Studio album by Velvet Cacoon
- Released: 2005 CD-R May 29, 2005 CD June 2007 LP
- Genre: Black metal, dark ambient
- Length: 61:46
- Label: Ivory Snowfish Music Full Moon FMP039 Southern Lord SUNN68LP
- Producer: Velvet Cacoon

Velvet Cacoon chronology
| Genevieve (2004) | Northsuite (2005) | Atropine (2009) |

= Northsuite =

Northsuite is a compilation released by the black metal band Velvet Cacoon. Contains both the "Red Steeples" demo from 2004 and the "Music For Falling Buildings" demo from 2003.

==Release history==
Original 2005 Ivory Snowfish Music printing limited to 100 Centurian "Of Purest Fire" Pro CD-Rs. Later re-released that year on CD by Full Moon.

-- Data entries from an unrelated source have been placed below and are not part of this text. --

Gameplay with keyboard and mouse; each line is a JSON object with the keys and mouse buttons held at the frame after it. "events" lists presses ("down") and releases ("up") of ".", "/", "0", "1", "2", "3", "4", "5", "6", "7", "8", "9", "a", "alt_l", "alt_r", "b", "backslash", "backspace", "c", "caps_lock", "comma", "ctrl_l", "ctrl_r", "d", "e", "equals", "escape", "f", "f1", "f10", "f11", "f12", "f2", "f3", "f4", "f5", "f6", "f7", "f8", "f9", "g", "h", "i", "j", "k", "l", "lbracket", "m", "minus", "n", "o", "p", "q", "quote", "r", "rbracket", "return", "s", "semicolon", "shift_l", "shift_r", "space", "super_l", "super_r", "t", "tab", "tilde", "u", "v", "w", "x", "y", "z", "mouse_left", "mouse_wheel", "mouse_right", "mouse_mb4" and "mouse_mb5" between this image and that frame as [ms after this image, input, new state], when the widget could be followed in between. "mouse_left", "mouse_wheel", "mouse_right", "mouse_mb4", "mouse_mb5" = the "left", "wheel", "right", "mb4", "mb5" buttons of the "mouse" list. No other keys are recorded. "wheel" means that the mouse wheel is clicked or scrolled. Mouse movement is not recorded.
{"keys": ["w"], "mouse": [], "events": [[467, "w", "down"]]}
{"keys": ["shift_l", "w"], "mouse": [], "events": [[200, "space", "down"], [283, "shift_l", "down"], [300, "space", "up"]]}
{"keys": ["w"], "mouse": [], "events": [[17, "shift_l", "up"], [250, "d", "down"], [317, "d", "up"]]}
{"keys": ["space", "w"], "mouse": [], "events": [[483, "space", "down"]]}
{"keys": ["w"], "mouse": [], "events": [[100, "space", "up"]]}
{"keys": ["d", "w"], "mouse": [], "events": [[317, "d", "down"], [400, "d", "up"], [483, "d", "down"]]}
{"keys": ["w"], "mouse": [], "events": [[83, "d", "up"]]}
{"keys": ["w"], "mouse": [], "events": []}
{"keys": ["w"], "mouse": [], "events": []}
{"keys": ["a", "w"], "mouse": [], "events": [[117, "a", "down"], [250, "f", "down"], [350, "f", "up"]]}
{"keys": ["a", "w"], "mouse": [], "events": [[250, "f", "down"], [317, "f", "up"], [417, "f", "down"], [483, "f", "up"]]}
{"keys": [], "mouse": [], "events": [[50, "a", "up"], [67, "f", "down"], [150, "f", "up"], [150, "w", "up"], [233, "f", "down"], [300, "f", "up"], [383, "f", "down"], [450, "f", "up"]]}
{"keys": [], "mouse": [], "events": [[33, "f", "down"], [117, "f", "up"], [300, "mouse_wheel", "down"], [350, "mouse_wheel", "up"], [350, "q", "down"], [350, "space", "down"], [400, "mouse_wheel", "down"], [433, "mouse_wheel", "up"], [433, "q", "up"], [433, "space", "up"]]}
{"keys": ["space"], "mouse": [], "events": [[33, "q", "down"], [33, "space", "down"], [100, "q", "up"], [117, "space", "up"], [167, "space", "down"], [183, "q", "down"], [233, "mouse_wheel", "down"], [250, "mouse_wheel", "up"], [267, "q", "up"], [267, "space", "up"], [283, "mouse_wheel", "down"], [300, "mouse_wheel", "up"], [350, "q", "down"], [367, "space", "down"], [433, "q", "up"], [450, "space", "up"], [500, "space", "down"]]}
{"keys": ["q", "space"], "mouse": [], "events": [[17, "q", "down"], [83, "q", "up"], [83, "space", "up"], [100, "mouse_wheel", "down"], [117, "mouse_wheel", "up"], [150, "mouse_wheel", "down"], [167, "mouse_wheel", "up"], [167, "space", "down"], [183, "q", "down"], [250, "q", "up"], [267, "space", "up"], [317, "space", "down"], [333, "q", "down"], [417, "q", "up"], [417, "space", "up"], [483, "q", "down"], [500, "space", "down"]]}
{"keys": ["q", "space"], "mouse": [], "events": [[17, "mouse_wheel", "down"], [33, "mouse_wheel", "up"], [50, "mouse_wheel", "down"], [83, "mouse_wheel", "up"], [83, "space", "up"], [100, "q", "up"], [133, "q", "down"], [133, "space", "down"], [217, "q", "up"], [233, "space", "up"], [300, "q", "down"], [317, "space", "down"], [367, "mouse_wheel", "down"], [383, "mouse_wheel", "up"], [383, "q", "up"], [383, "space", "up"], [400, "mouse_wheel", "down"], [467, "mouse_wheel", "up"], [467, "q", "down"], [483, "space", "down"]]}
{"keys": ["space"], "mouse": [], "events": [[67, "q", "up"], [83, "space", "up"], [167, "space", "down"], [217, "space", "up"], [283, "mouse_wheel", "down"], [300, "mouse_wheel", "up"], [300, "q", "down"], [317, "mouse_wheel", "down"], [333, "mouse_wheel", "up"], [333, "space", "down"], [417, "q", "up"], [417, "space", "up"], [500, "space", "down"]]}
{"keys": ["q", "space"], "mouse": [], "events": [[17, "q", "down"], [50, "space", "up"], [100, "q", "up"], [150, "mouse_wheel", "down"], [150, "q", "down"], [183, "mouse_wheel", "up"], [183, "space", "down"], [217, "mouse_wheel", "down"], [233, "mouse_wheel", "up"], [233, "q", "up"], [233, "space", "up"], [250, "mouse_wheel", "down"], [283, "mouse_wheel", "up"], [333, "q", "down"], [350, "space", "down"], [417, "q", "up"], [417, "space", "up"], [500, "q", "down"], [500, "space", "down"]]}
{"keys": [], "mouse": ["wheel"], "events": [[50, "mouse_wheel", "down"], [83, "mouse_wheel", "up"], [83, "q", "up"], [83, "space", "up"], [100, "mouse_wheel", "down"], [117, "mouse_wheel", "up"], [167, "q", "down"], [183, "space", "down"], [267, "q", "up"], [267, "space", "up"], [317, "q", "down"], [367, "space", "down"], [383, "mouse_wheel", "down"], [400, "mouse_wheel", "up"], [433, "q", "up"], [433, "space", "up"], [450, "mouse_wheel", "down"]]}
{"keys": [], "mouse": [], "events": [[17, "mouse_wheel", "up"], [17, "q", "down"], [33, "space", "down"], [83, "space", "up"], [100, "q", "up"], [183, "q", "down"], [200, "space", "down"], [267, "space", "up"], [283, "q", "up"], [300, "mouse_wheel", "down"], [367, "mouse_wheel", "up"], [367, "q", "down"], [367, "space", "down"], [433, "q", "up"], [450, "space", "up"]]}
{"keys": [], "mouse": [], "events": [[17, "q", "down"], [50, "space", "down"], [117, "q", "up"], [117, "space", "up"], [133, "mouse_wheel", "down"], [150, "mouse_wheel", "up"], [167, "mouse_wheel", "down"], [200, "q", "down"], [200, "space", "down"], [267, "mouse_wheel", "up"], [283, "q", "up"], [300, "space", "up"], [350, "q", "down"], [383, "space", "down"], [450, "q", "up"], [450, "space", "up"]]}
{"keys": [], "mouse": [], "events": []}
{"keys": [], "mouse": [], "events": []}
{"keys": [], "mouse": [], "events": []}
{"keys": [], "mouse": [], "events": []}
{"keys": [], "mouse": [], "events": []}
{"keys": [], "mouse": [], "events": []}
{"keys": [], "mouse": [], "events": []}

LP version released by Southern Lord in June 2007 with a jacket made of velvet with the logo in black foil. Limited to 1500 copies, 500 being marble-purple.

==Track listing==

All songs written by Velvet Cacoon. Tracks 1–6 from the "Red Steeples" demo. Tracks 7–8 from the "Music For Falling Buildings" demo.

| No. | Title | Length |
|---|---|---|
| 1. | "Northsuite" | 11:40 |
| 2. | "Winterglow" | 8:47 |
| 3. | "Fire Bloomed From Frost" | 4:45 |
| 4. | "Chapelflames" | 6:42 |
| 5. | "Salts & Ashes" | 9:08 |
| 6. | "Bloodscents" | 9:15 |
| 7. | "Fire Bloomed From Frost" | 5:18 |
| 8. | "Dieselflame Novapyre 1892" | 6:11 |
| Total length: |  | 61:46 |

==Personnel==
- Josh (8) - vocals, guitar, drum programming
- Angela (4) - guitar
- Dorothy Montoure - mixing

==Trivia==
The first song on the album, Northsuite, is a slowed down version of the song The Eternal Fragrance Of Roses Part 1 by Mathias Grassow.